What you have to do: Print out each record below, unaltered and complete, without its images.

Record excerpts:
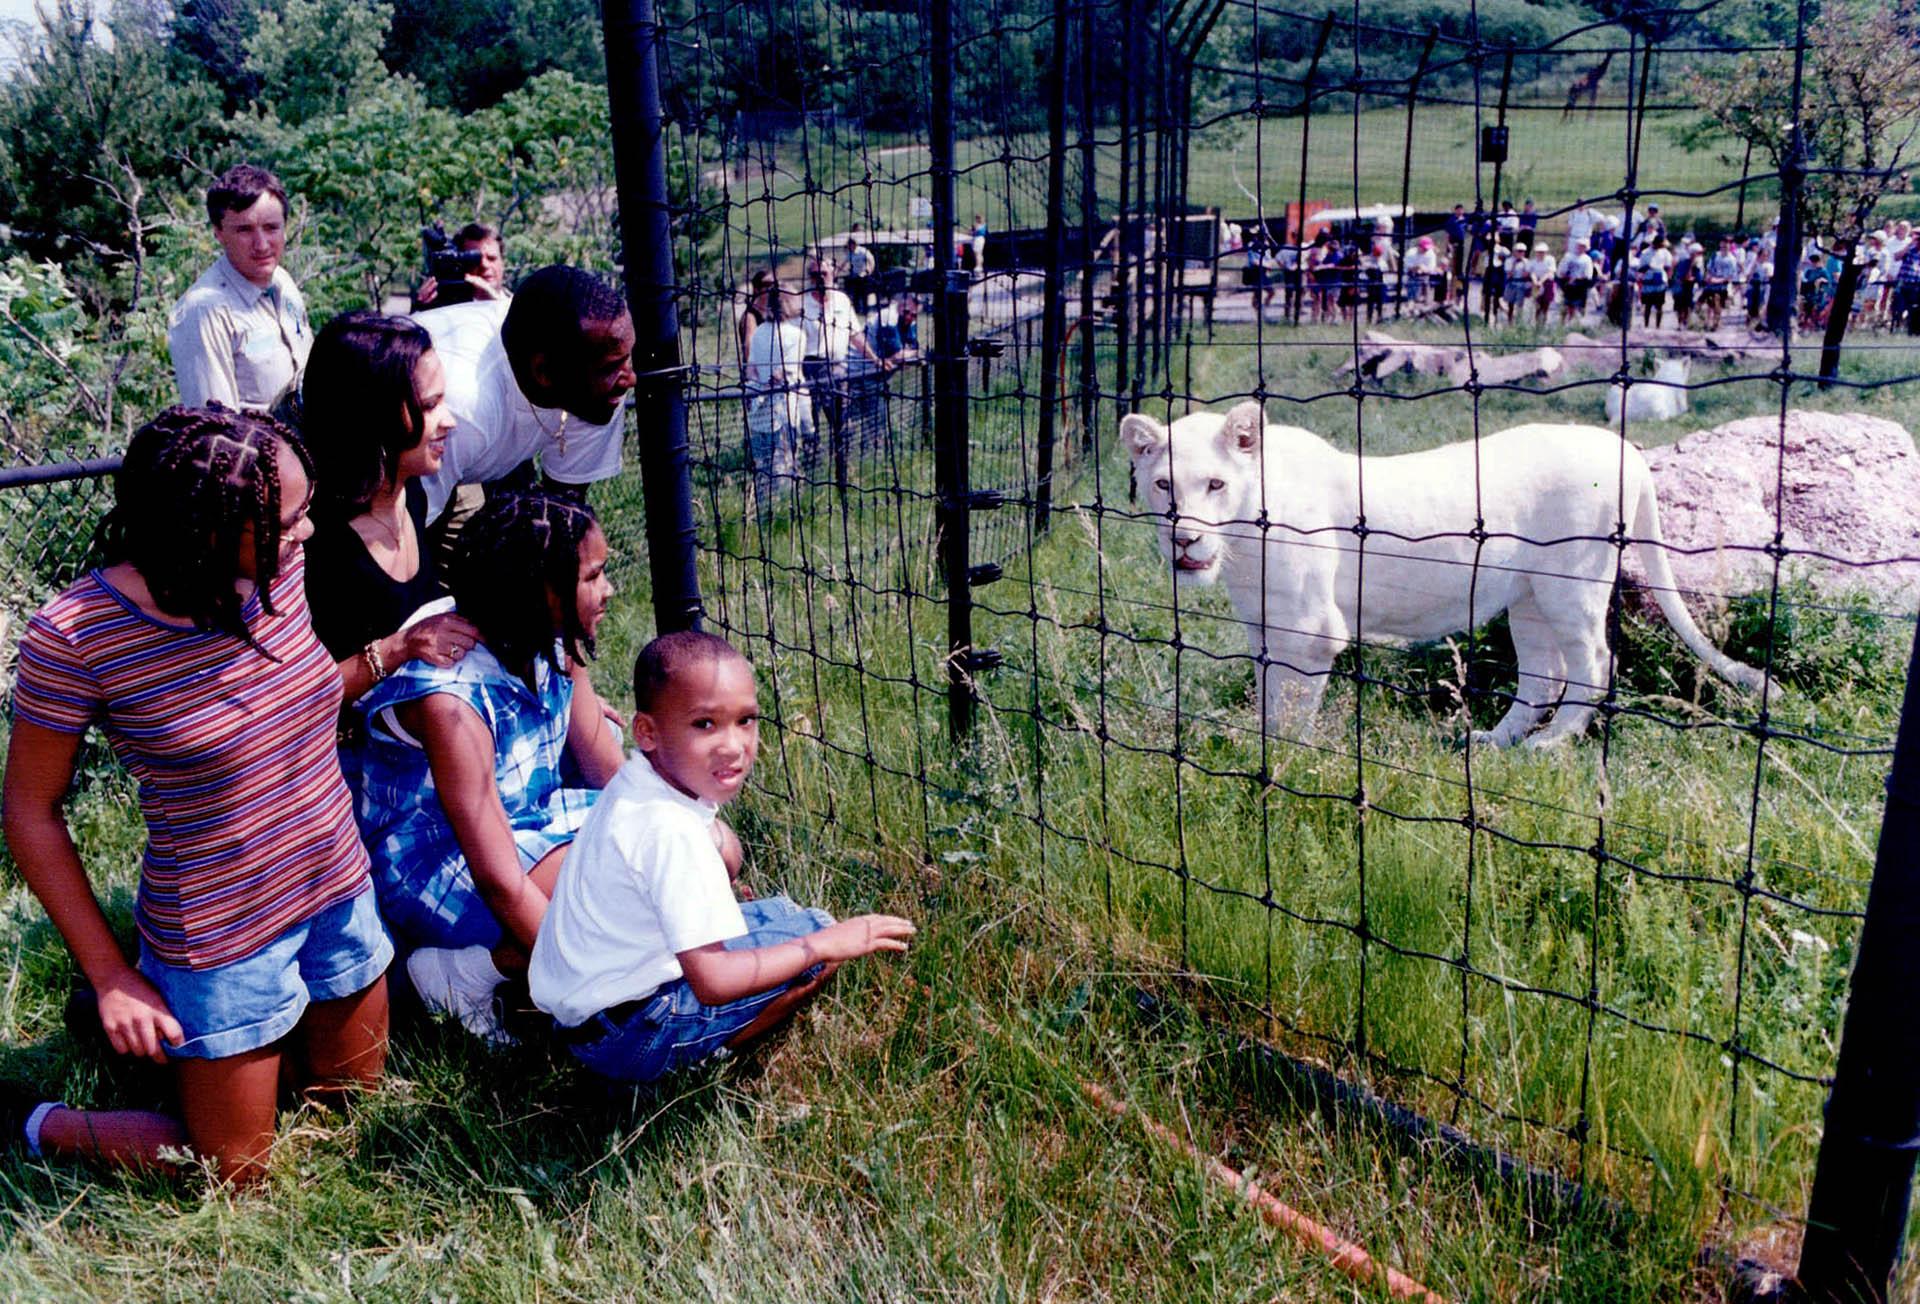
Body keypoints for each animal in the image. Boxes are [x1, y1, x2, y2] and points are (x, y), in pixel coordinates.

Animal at [1121, 397, 1766, 748]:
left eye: (1215, 484)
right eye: (1163, 485)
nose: (1184, 538)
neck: (1240, 542)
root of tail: (1624, 447)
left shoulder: (1311, 631)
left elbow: (1291, 704)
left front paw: (1282, 761)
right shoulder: (1265, 624)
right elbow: (1267, 691)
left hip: (1572, 585)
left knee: (1594, 667)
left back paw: (1549, 745)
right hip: (1527, 599)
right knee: (1543, 675)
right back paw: (1493, 741)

Result of this task:
Body keypoints for each animal in the image. Boxes are [x1, y1, x2, y2] and points are (x, y), in pixel coordinates.

Animal at [1121, 397, 1766, 748]:
left eye: (1215, 484)
right eye: (1163, 485)
nose: (1184, 538)
neck: (1240, 542)
root of tail: (1624, 447)
left shoulder: (1311, 631)
left elbow: (1291, 704)
left front paw: (1282, 761)
right shoulder: (1265, 624)
right elbow: (1267, 691)
left hip: (1572, 585)
left knee: (1594, 667)
left back paw: (1549, 745)
right hip: (1527, 599)
right knee: (1543, 675)
right back paw: (1493, 741)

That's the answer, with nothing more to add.